Listening directly to students and families and being responsive to their needs in real time is important, Robinson said.
“You will have some communities where a community school strategy is the best strategy, some communities where you may need to think about a social worker, and sometimes, it’s something that we did not even consider.” Robinson said. “So how do we lean in and listen to those that we are serving? Because they know what they need in this moment, especially.”
Majarwitz said there are mixed reactions from professors in response to students’ mental health concerns.
“It’s a bit difficult because professors themselves also are going through the pandemic, just like students are,” Majarwitz said. “As students you would want to assume that professors have that shared experience with you and can understand when you’re struggling, but I do think there is a bit of that gap.”
Robinson said the NYC Department of Education started by helping educators with their mental health and wellness first.
“If we didn’t do the job in terms of taking care of our educators and making sure that they could get their mental health and wellness needs met … they would not be able to take care of our children,” Robinson said.
Lesli Suggs, another panelist and the president and CEO of The Home for Little Wanderers, a child welfare agency in Massachusetts, said it’s important for educators to reinvigorate routines and activities again.

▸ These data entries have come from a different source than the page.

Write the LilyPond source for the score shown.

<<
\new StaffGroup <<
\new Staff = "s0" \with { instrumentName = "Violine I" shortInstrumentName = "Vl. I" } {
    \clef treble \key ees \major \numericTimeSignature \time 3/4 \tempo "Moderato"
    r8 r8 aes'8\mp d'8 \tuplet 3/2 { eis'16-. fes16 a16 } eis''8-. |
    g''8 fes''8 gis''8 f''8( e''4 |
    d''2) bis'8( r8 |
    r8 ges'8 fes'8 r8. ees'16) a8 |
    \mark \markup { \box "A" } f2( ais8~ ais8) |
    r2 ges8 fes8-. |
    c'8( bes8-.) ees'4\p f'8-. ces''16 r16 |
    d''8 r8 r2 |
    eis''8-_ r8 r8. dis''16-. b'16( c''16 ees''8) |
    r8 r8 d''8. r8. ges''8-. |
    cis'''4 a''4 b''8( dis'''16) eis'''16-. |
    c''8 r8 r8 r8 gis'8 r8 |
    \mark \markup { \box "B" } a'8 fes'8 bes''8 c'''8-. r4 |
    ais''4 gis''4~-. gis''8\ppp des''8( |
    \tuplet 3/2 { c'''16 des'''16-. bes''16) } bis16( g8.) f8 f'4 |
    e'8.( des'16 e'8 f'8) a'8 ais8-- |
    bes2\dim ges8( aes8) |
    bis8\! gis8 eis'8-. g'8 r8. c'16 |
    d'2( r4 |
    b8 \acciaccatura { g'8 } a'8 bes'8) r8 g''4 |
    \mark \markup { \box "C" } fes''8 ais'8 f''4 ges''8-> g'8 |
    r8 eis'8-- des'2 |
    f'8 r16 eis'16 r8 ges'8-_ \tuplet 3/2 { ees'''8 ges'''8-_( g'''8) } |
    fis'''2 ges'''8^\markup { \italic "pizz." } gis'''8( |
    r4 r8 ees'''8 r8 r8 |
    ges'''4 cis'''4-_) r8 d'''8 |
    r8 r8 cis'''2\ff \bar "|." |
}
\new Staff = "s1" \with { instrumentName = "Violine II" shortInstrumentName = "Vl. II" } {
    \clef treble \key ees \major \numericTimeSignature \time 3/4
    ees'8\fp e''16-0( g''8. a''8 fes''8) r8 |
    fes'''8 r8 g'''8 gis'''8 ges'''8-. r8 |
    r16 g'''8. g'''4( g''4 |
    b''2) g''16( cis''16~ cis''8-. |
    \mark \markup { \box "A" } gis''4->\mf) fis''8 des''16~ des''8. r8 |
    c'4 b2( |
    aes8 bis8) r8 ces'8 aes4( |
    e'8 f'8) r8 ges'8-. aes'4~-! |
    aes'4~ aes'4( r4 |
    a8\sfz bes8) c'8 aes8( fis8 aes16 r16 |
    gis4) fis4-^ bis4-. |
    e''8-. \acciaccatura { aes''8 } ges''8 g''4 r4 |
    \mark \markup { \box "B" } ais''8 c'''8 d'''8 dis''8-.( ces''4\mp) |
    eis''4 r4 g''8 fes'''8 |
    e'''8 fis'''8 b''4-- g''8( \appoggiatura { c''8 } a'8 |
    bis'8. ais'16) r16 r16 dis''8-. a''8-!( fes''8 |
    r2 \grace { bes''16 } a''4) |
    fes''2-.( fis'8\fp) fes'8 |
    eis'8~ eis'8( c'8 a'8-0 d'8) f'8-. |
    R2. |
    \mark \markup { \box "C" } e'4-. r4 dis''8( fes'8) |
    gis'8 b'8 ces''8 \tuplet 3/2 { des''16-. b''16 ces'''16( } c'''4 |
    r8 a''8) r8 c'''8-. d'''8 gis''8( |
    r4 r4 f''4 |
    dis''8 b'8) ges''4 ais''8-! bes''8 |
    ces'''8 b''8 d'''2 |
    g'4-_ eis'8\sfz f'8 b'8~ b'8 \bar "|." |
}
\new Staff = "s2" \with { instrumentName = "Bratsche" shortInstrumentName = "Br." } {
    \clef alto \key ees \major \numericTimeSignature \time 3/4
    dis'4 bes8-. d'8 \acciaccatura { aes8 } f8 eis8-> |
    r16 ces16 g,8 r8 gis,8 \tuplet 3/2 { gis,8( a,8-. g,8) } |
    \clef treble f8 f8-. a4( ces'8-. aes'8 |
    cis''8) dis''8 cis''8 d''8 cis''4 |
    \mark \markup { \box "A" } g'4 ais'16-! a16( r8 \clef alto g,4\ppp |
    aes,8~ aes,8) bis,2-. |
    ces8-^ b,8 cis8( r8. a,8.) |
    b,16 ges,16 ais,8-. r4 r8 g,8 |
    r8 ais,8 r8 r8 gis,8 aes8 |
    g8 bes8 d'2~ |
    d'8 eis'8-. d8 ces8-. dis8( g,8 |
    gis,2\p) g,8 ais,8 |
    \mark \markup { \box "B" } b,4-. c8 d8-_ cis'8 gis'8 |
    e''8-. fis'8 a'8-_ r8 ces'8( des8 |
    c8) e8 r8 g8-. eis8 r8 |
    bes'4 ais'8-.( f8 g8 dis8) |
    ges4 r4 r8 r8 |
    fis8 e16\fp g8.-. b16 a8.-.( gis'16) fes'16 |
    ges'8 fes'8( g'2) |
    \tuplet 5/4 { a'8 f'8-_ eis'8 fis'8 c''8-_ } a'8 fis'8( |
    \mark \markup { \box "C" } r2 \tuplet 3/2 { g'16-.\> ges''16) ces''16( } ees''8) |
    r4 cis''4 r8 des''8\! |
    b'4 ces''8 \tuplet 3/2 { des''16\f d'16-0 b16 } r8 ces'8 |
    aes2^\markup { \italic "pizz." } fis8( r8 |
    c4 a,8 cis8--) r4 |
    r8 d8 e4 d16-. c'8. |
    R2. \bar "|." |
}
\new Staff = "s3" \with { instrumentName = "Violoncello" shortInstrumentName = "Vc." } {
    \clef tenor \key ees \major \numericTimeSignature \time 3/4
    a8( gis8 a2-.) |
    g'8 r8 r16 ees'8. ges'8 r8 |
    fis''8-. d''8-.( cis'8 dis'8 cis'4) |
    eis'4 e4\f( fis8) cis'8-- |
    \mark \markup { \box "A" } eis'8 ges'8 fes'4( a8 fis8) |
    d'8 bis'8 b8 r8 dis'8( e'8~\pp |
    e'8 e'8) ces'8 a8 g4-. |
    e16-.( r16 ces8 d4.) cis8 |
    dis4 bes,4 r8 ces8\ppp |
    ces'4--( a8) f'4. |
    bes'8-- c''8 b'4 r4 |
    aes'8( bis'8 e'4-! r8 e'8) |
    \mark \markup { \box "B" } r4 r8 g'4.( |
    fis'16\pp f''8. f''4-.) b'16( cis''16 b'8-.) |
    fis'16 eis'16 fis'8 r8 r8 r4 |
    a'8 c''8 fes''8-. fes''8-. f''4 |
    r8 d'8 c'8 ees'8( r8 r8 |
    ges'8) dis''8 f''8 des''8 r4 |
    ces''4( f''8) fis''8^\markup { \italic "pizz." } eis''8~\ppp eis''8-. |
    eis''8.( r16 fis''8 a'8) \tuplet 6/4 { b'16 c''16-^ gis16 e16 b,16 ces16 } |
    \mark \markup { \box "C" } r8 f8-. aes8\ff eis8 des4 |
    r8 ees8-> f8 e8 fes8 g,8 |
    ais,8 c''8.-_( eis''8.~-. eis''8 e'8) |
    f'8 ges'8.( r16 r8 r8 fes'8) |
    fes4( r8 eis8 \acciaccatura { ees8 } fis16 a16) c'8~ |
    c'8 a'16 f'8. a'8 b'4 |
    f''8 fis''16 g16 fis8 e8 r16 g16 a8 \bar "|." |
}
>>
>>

“One of the things I talk about with my staff is … I say, ‘Go drink water, go take a walk outside … remember to eat, eat good food, and just do those things to take care of yourself,’ those normal kinds of [activities] that create the routine that we need and provides us stability,” Suggs said.
The “burden” must never be placed on a teacher, nurse or mental health professional alone, and they should support each other, Robinson and Suggs said.
“We cannot do any of this work in isolation,” Suggs said. “We all need each other.”